Data extract Start Marker
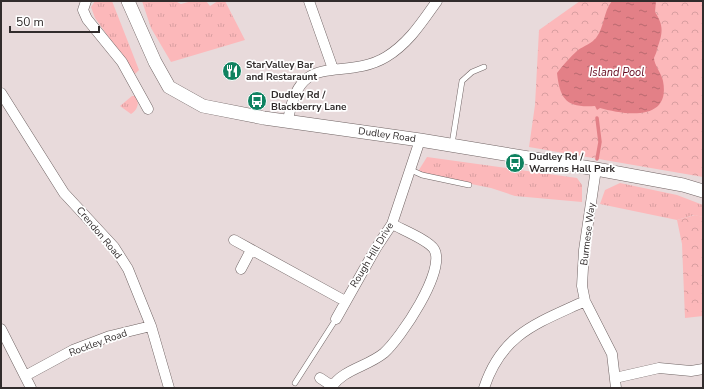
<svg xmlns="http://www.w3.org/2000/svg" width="704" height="389" font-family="'Nunito Sans',sans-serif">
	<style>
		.grass { fill: url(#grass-tufts) }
		.park { fill: url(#park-crowns) }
		.water { fill: url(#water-ripples) }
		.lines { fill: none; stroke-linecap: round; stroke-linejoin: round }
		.stream { stroke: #e38087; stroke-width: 3.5 }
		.service-casing { stroke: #706464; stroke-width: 6 }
		.minor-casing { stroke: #706464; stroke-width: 11 }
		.secondary-casing { stroke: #706464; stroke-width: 14 }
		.service { stroke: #fff; stroke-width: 5 }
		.minor { stroke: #fff; stroke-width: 10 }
		.secondary { stroke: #fff; stroke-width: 13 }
		.labels { text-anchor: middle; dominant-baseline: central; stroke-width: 3.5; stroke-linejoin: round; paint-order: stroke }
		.poi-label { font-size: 10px; font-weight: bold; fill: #312c2c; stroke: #fff; text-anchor: start }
		.street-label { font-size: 10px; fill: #312c2c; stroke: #fff }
		.water-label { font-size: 11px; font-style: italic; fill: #64081d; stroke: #fff }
	</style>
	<defs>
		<pattern id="grass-tufts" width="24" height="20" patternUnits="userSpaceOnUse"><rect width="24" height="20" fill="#fcb8ba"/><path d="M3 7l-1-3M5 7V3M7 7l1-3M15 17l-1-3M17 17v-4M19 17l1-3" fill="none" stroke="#d89ea0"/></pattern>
		<pattern id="park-crowns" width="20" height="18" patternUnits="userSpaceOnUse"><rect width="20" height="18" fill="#fcb8ba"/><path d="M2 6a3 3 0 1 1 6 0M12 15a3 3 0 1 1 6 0" fill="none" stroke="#d89ea0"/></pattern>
		<pattern id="water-ripples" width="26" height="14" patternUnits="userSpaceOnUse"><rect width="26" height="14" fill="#e38087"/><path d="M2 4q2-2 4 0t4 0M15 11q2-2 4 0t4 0" fill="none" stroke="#b9696f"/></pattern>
	</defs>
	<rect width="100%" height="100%" fill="#e8dadb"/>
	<path class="grass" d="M 95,1 L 112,1 L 139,70 L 135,74 L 95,18 L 91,7 Z
		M 142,1 L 175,1 L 181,4 L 192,1 L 206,1 L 210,6 L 218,1 L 225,1 L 245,40 L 171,62 L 151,28 Z
		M 132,96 L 135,96 C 140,102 138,110 131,114 L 120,106 Z
		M 427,157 L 577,178 L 582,185 L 582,202 L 515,196 L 491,188 L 417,173 Z
		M 620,183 L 677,195 L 703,205 L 703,217 L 694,215 L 677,220 L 600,204 L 605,190 Z"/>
	<path class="park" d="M 580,1 L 703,1 L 703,177 L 529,147 L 535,105 L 539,30 Z
		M 695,215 L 703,217 L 703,316 L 685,318 L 682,244 L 677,220 Z"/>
	<path class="water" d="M 612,1 L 656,1 L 655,12 C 664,26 663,33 657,49 C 657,52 655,55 654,58 C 654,65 662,74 663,81 C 671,122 625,115 600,108 L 597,110 L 595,106 C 567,108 560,100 557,73 C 563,65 570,57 578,50 C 584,46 592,43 596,38 C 605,26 603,12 612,1 Z"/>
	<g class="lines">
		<path class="stream" d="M 597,159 L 600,142 L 597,118"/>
		<g class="service-casing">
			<path id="service" d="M 452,144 L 462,81 L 472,72 L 484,67
				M 411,170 L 422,175 L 469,185
				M 295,383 L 336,319"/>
		</g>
		<g class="minor-casing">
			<path id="minor" d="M 86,1 L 83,10 L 87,19 L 122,62 L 148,109
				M 309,1 L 333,69
				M 1,93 L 64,193 L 114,247 L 128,269 L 151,326 L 169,388
				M 288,121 C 299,47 342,83 386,57 C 409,43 422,22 437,1
				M 596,169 L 584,250 L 582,286 L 585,301 L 612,354 L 616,388
				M 234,240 L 345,301
				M 241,269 L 251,250
				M 336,319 L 376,248 L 392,224 L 420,140
				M 1,329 L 31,388
				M 25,376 L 73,350 L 110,336 L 151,326
				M 320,378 L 332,386
				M 615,378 L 659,368 L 691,371 L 703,369
				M 331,388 C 343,369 367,367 384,353 C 400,339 447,270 434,249 C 428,240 403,230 392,224
				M 484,388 C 502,333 538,323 585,301"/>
		</g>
		<g class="secondary-casing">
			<path id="secondary" d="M 128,1 L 155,62 L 169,87 L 203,106 L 264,118 L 420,140 L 596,169 L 683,185 L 703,191"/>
		</g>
		<use href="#service" class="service"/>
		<use href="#minor" class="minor"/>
		<use href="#secondary" class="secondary"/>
	</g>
	<defs>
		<g id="restaurant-disc" transform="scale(1)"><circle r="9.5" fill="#0f8260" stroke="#fff"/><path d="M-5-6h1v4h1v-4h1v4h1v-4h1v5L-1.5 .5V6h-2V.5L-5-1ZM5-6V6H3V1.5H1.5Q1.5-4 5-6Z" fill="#fff"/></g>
		<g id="bus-disc" transform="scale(1)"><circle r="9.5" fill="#0f8260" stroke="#fff"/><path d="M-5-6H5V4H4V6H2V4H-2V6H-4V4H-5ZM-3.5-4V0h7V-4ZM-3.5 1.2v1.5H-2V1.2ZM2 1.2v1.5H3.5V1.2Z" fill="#fff"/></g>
	</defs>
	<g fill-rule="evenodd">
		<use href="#restaurant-disc" x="232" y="71"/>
		<use href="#bus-disc" x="257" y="101"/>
		<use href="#bus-disc" x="515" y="163"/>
	</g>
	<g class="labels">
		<g class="poi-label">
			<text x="246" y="65">StarValley Bar<tspan x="246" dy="12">and Restaraunt</tspan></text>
			<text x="271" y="95">Dudley Rd /<tspan x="271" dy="12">Blackberry Lane</tspan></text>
			<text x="529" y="157">Dudley Rd /<tspan x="529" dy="12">Warrens Hall Park</tspan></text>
		</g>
		<g class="street-label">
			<text transform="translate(387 135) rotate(8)">Dudley Road</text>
			<text transform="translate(99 233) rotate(50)">Crendon Road</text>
			<text transform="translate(588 234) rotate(-83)">Burmese Way</text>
			<text transform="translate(372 255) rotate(-59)">Rough Hill Drive</text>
			<text transform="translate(98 343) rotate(-20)">Rockley Road</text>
		</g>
		<g class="water-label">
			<text x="617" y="72">Island Pool</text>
		</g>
	</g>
	<rect width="704" height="389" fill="none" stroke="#312c2c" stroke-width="4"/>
	<path d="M10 26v6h89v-6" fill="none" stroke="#312c2c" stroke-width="2"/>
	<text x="16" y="26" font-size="12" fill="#312c2c" stroke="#ffffff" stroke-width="3" paint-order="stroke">50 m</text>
</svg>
Data extract End Marker
» Aim of the exercise: Each line in the listing above from the one containing "#e38087; stroke-width: 3.5" through the one containing "middle; dominant-baseline: central;" should be repeated exactly, and no other line.

» Expected answer:
		.stream { stroke: #e38087; stroke-width: 3.5 }
		.service-casing { stroke: #706464; stroke-width: 6 }
		.minor-casing { stroke: #706464; stroke-width: 11 }
		.secondary-casing { stroke: #706464; stroke-width: 14 }
		.service { stroke: #fff; stroke-width: 5 }
		.minor { stroke: #fff; stroke-width: 10 }
		.secondary { stroke: #fff; stroke-width: 13 }
		.labels { text-anchor: middle; dominant-baseline: central; stroke-width: 3.5; stroke-linejoin: round; paint-order: stroke }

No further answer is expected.